WHAT THE TASK REQUIRES:
Without pictures, retype the following entries exactly.

(Collected data)

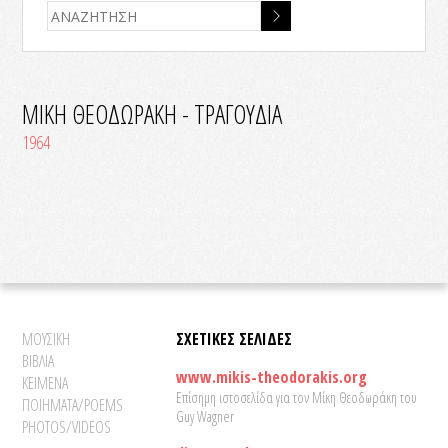
ΜΙΚΗ ΘΕΟΔΩΡΑΚΗ - ΤΡΑΓΟΥΔΙΑ
1964
ΜΟΥΣΙΚΗ
ΣΧΕΤΙΚΕΣ ΣΕΛΙΔΕΣ
ΒΙΒΛΙΑ
www.mikis-theodorakis.org
ΚΕΙΜΕΝΑ
Επίσημη ιστοσελίδα για τον Μίκη Θεοδωράκη του
ΠΟΙΗΜΑΤΑ/POEMS
Guy Wagner
PHOTOS/VIDEOS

ANSWER SPACE:
ΜΙΚΗ ΘΕΟΔΩΡΑΚΗ - ΤΡΑΓΟΥΔΙΑ
1964
ΜΟΥΣΙΚΗ
ΣΧΕΤΙΚΕΣ ΣΕΛΙΔΕΣ
ΒΙΒΛΙΑ
www.mikis-theodorakis.org
ΚΕΙΜΕΝΑ
Επίσημη ιστοσελίδα για τον Μίκη Θεοδωράκη του
ΠΟΙΗΜΑΤΑ/POEMS
Guy Wagner
PHOTOS/VIDEOS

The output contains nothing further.